Going by eye, average seems to be about 1TB/hour with the 256 parallel downloads I was using around Chirstmas. New year started with checking existing files (so fewer downloads) and then completing WIDE6 (again fewer downloads as I was checking md5 of existing files and only using 64 downloads in parallel.)

In [45]:
f"{data[data['error'].isna()]['item'].unique().size} files downloaded"

'186199 files downloaded'

In [46]:
f"{data['ts'].dt.floor('H').unique().size / 24:.1f} days of downloading"

'82.8 days of downloading'

In [47]:
f"{data_per_hour['size'].sum().mean() / (1000 * 1000 * 1000):.0f}GB per hour on average"

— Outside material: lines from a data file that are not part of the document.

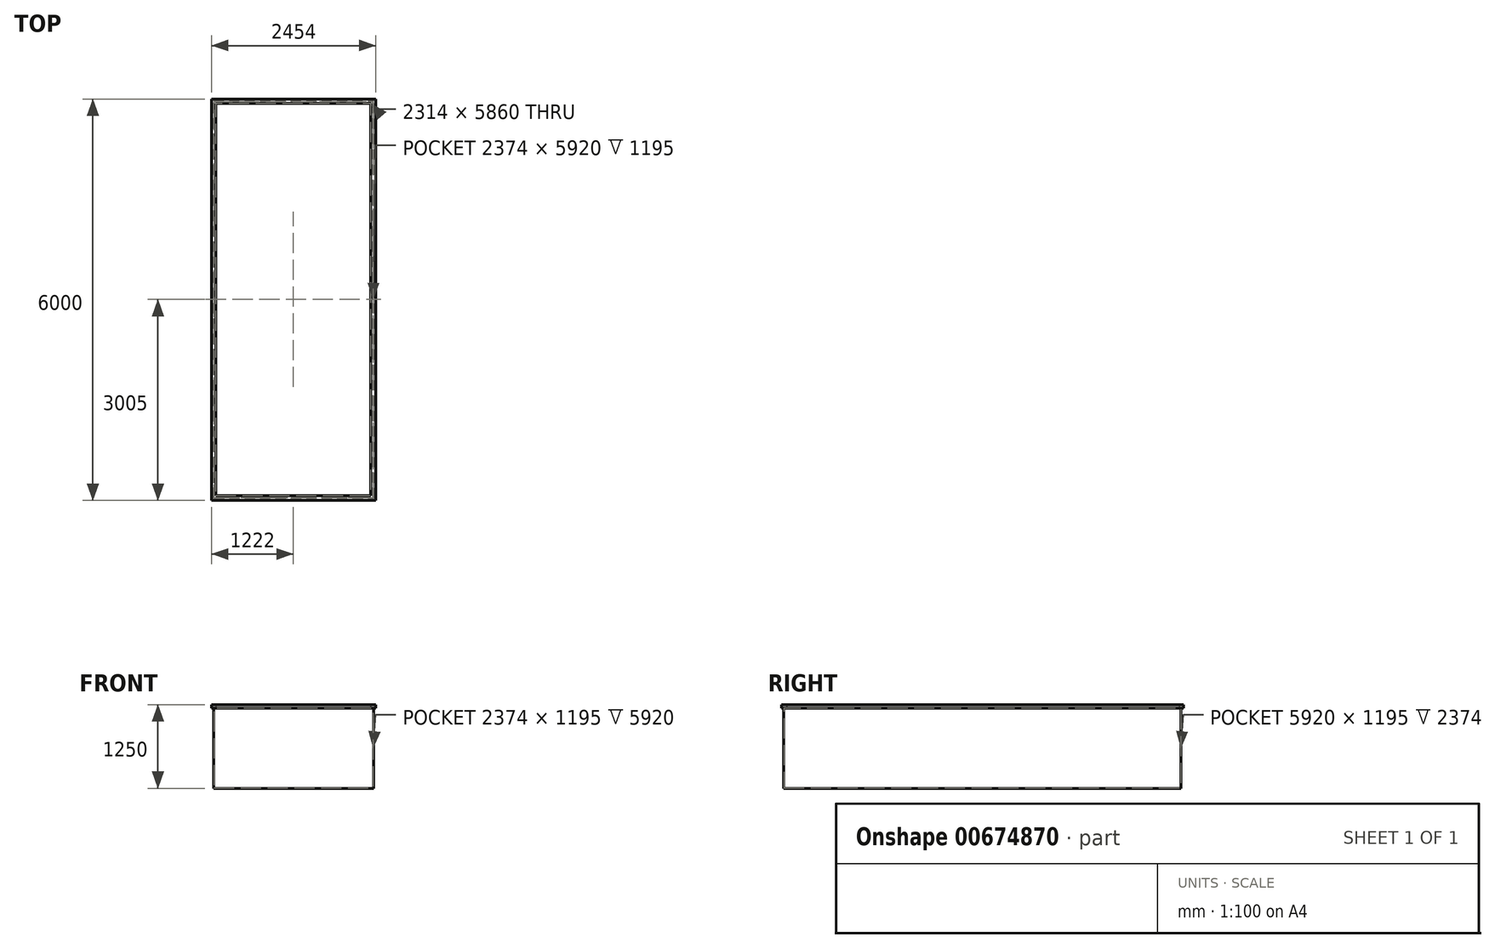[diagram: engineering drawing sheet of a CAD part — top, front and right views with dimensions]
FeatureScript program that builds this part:
annotation { "Feature Type Name" : "Feature", "Feature Type Description" : "" }
export const myFeature = defineFeature(function(context is Context, id is Id, definition is map)
    precondition{}
    {
        {
            var Q0;
            Q0=qCreatedBy(makeId("Top.planeOp"),FACE);
            var sketch = newSketch(context, id + "F0", { "sketchPlane" : qUnion([Q0])});
            skLineSegment(sketch, "E0.bottom", {"start": v(0, 0) * mm, "end": v(2384, 0) * mm});
            skLineSegment(sketch, "E0.top", {"start": v(0, 5930) * mm, "end": v(2384, 5930) * mm});
            skLineSegment(sketch, "E0.left", {"start": v(0, 0) * mm, "end": v(0, 5930) * mm});
            skLineSegment(sketch, "E0.right", {"start": v(2384, 0) * mm, "end": v(2384, 5930) * mm});
            skSolve(sketch);
        }
        {
            var Q0;
            Q0=makeQuery(id+"F0.imprint","IMPRINT",FACE,{"disambiguationData":[TD([[makeQuery(id+"F0.imprint","IMPRINT",EDGE,{"derivedFrom":sQuery(id+"F0.wireOp",EDGE,"E0.bottom")}),1.0]])]});
            extrude(context, id + "F1", {"entities" : qUnion([Q0]), "depth" : 1200 * mm, "offsetDistance" : 25 * mm});
        }
        {
            var Q0;
            Q0=makeQuery(id+"F1.opExtrude","CAP_FACE",FACE,{"disambiguationData":[OSD([sQuery(id+"F0.wireOp",EDGE,"E0.bottom"),sQuery(id+"F0.wireOp",EDGE,"E0.top"),sQuery(id+"F0.wireOp",EDGE,"E0.left"),sQuery(id+"F0.wireOp",EDGE,"E0.right")])],"isStart":false});
            shell(context, id + "F2", {"entities" : qUnion([Q0]), "thickness" : 5 * mm});
        }
        {
            var Q0;
            Q0=makeQuery(id+"F1.opExtrude","CAP_FACE",FACE,{"disambiguationData":[OSD([sQuery(id+"F0.wireOp",EDGE,"E0.bottom"),sQuery(id+"F0.wireOp",EDGE,"E0.top"),sQuery(id+"F0.wireOp",EDGE,"E0.left"),sQuery(id+"F0.wireOp",EDGE,"E0.right")])],"isStart":false});
            var sketch = newSketch(context, id + "F3", { "sketchPlane" : qUnion([Q0])});
            skLineSegment(sketch, "E1.bottom", {"start": v(-35, 5965) * mm, "end": v(2419, 5965) * mm});
            skLineSegment(sketch, "E1.top", {"start": v(-35, -35) * mm, "end": v(2419, -35) * mm});
            skLineSegment(sketch, "E1.left", {"start": v(-35, 5965) * mm, "end": v(-35, -35) * mm});
            skLineSegment(sketch, "E1.right", {"start": v(2419, 5965) * mm, "end": v(2419, -35) * mm});
            skLineSegment(sketch, "E2.bottom", {"start": v(30, 5900) * mm, "end": v(2344, 5900) * mm});
            skLineSegment(sketch, "E2.top", {"start": v(30, 40) * mm, "end": v(2344, 40) * mm});
            skLineSegment(sketch, "E2.left", {"start": v(30, 5900) * mm, "end": v(30, 40) * mm});
            skLineSegment(sketch, "E2.right", {"start": v(2344, 5900) * mm, "end": v(2344, 40) * mm});
            skSolve(sketch);
        }
        {
            var Q0;
            Q0 = qSketchRegion(id + "F3", true);
            extrude(context, id + "F4", {"entities" : qUnion([Q0]), "operationType" : NewBodyOperationType.ADD, "depth" : 50 * mm, "offsetDistance" : 25 * mm});
        }
    });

'729GB per hour on average'

In [89]:
data_per_hour['size'].sum().groupby('logfile').agg(lambda a: np.mean(a[a>0.0]) / (1000 * 1000 * 1000 * 1000) * 24)

logfile
wide11    15.573869
wide12    34.604055
wide16    17.557098
wide5     12.049658
wide6     16.402942
Name: size, dtype: float64

In [87]:
data.groupby(['logfile'])['ts'].agg(lambda a: max(a) - min(a))

logfile
wide11   41 days 18:23:50.606526
wide12   18 days 19:30:10.137653
wide16   26 days 22:53:31.681237
wide5    39 days 04:30:52.387444
wide6     6 days 23:08:08.973246
Name: ts, dtype: timedelta64[ns]

Above average is a bad estimate for top download speed. It includes periods that I mostly did md5 checking of existing files, and only re-downloading files that did not pass this check.

In [48]:
p = figure(title="Number of files downloaded (over time, per hour)",
           x_axis_type="datetime",
           x_axis_label="Hour",
           y_axis_label="Downloaded files",
           sizing_mode="stretch_width",
           height=250,)
files_per_hour = data_per_hour['md5'].count().reset_index(name='file_count') # md5 is NA on errors
lines(p, 'ts', 'file_count', 'logfile', files_per_hour)
show(p)

Surprise surprise above graph closely matches the amount of data downloaded graph.